The pan/tilt brackets came in today and I implemented a basic tracking system based on a desired colour. In this case it was blue (since there is a big blue bouncy ball in the lab). Below are two videos showing the camera tracking the blue ball as I move it around. The first video shows what the camera sees, and the second shows the camera and pan/tilt mechanism in action. I also 3D printed a small bracket to attach the mechanism to the Kite Controller Unit. I am using Open Frameworks on OpenCV to do the image processing and UI.
November 15, 2012
Here are some photos of our current set-up.
This photo shows our ground-based Kite Control Unit (KCU). We have put all the electronics inside a waterproof housing so we can test in the rain. The spools and encoder mounts are made using a 3D printer.
The following two image show a close up of the spool and encoder mount.

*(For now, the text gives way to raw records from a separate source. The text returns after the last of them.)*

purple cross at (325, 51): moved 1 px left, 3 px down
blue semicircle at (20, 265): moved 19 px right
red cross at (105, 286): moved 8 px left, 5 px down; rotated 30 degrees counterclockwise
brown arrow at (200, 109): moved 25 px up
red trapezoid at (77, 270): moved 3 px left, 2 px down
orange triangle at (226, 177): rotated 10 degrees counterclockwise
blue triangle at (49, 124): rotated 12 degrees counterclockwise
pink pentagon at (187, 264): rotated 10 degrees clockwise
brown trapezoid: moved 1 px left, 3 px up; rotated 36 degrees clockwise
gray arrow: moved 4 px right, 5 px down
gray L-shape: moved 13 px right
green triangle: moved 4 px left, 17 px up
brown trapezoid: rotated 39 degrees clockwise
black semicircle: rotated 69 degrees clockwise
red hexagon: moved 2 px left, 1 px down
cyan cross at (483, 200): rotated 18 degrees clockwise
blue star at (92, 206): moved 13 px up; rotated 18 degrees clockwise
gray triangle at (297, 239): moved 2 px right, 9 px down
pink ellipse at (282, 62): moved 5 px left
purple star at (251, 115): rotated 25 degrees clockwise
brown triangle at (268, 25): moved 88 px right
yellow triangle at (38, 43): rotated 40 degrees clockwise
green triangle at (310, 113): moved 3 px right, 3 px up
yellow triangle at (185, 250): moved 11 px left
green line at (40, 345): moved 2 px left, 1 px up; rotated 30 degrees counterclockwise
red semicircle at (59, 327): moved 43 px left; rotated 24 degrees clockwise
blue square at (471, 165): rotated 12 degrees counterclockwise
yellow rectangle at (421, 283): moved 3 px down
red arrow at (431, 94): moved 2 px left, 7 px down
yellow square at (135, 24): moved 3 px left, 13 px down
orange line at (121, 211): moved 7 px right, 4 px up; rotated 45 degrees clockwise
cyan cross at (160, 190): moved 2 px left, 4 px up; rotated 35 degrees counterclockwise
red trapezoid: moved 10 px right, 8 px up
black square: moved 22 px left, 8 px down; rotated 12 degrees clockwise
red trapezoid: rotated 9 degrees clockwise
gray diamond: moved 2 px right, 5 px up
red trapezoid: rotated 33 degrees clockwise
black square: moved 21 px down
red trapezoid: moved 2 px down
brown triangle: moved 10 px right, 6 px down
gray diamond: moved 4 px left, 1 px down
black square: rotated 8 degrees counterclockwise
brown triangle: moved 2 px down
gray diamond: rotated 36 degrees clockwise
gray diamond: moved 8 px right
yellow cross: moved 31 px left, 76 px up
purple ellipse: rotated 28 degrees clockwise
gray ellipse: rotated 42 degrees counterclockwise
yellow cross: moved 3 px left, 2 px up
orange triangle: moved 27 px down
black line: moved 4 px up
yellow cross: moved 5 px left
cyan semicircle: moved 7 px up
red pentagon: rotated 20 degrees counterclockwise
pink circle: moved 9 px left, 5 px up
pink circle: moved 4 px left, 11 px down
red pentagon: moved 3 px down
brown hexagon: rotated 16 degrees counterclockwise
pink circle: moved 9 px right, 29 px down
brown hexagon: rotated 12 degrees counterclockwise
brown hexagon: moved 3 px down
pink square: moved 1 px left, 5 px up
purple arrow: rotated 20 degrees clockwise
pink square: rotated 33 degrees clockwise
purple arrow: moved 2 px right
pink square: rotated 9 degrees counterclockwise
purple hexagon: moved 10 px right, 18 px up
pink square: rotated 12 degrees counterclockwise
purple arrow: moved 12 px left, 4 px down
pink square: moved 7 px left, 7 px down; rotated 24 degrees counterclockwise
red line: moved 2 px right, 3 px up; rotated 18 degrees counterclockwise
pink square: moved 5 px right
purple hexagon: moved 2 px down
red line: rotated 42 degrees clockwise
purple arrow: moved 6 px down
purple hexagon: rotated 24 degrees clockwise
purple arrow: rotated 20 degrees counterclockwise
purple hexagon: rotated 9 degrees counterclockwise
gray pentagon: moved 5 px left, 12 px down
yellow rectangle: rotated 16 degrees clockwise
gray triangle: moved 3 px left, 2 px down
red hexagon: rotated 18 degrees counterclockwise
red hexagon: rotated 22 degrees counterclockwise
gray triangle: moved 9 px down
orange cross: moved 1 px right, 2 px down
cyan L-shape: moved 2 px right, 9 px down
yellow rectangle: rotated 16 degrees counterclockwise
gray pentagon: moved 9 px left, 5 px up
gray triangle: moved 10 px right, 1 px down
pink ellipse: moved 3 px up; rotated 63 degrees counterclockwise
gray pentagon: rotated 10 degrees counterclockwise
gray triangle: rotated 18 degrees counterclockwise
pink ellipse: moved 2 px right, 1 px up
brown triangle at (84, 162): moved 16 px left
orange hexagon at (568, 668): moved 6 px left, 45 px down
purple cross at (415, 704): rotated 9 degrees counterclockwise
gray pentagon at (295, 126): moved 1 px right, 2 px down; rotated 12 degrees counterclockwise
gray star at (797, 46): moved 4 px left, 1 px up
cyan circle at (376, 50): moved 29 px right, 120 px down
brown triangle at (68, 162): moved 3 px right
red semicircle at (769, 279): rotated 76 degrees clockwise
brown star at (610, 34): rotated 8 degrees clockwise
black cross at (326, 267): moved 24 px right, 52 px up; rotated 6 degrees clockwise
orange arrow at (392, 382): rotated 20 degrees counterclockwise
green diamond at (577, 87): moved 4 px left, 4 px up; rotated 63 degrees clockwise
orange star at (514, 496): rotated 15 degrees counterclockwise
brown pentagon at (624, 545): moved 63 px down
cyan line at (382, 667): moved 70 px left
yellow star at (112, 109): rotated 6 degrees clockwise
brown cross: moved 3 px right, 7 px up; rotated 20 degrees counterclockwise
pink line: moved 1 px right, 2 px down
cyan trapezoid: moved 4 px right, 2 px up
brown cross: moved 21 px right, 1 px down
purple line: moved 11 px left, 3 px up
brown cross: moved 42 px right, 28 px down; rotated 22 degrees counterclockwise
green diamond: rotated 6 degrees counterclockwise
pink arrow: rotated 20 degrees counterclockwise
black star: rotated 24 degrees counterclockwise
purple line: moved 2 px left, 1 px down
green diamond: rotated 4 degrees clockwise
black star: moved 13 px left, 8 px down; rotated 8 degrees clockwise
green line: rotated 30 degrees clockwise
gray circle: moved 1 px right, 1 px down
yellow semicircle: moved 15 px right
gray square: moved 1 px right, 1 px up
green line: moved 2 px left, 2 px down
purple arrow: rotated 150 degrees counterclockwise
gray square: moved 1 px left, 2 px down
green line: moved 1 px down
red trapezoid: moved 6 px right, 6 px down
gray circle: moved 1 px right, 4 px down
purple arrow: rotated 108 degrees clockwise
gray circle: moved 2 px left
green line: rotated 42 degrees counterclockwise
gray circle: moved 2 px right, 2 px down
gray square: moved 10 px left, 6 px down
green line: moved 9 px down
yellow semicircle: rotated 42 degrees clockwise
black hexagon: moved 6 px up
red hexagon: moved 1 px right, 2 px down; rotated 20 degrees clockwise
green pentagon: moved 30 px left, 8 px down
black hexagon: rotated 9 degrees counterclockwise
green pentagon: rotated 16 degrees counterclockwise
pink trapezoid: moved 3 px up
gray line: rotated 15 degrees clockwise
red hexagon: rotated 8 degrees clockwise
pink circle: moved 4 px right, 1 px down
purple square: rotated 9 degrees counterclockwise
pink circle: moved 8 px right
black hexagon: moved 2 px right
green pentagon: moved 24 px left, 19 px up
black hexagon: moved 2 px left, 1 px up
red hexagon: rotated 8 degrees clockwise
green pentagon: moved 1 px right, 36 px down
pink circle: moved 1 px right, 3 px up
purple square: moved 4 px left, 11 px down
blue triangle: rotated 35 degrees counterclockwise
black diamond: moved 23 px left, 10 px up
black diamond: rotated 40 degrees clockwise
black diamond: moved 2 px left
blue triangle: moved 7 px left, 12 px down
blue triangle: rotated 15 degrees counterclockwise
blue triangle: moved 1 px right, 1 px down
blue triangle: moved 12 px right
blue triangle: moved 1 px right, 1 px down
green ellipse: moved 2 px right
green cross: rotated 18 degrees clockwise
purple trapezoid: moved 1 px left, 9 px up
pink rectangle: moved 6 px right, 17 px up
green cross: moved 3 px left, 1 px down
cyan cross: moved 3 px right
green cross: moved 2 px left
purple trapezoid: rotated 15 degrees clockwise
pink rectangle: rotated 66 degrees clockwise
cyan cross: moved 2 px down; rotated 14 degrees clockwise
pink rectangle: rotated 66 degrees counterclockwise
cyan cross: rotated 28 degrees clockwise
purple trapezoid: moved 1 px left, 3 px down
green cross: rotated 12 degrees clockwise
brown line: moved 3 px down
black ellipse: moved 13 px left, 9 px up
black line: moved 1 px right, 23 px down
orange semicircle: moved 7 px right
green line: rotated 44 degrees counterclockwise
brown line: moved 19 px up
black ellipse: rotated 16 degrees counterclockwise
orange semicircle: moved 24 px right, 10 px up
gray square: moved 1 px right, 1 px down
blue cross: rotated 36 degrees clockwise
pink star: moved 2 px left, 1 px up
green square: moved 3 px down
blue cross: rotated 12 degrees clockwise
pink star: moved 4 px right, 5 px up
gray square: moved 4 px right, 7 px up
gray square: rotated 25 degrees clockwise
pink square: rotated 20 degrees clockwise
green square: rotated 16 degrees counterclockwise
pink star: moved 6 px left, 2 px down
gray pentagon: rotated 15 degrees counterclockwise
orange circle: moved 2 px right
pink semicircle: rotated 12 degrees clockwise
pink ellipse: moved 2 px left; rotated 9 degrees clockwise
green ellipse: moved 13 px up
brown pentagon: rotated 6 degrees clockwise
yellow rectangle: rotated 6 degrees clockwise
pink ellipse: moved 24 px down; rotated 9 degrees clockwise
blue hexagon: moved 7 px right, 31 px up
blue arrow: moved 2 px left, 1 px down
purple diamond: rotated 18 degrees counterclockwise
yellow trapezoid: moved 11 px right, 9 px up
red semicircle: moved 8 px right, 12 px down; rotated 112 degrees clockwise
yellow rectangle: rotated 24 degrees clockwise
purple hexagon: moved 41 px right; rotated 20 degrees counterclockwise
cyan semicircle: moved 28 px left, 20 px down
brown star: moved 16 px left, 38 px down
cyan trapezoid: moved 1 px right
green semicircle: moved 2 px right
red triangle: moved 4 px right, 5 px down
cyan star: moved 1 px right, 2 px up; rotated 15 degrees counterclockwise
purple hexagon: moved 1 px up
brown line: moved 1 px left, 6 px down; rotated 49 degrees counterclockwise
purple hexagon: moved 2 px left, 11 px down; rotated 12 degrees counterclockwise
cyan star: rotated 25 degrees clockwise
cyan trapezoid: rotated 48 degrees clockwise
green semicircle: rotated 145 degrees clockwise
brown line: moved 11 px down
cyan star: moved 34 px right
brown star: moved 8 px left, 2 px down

Some screen shots of our TouchOSC (iPhone) control interface that we use to fly the kite remotely. The data from this app is sent over WiFi to a host computer running an Open Frameworks app that relays the data via an XBee to our KCU.
November 11, 2012
A video of our upgraded algorithm for colour filtering and tracking of (x,y) position. To learn how to setup openCV and do some basic colour tracking click here.
November 5, 2012
After going through a few iterations of developing a inertial sensor unit to mount on the kite I decided to use image processing to detect the position/orientation of the kite. Using openFrameworks and openCV I was able to apply a color tracking filter to some video footage we took while manually flying our new kite. Below is a short video showing the results. The feed on the right is the filtered video and on the left I am using the openCV contourFinder() function to locate the position of the kite based on the filtered data.
September 25, 2012
Our first time out testing our new kite. It's a 2008 7.5m Naish Boxer SLE. It handled very well even in light wind (it was about 8 knots). I'm looking forward to testing it out with our kite controller.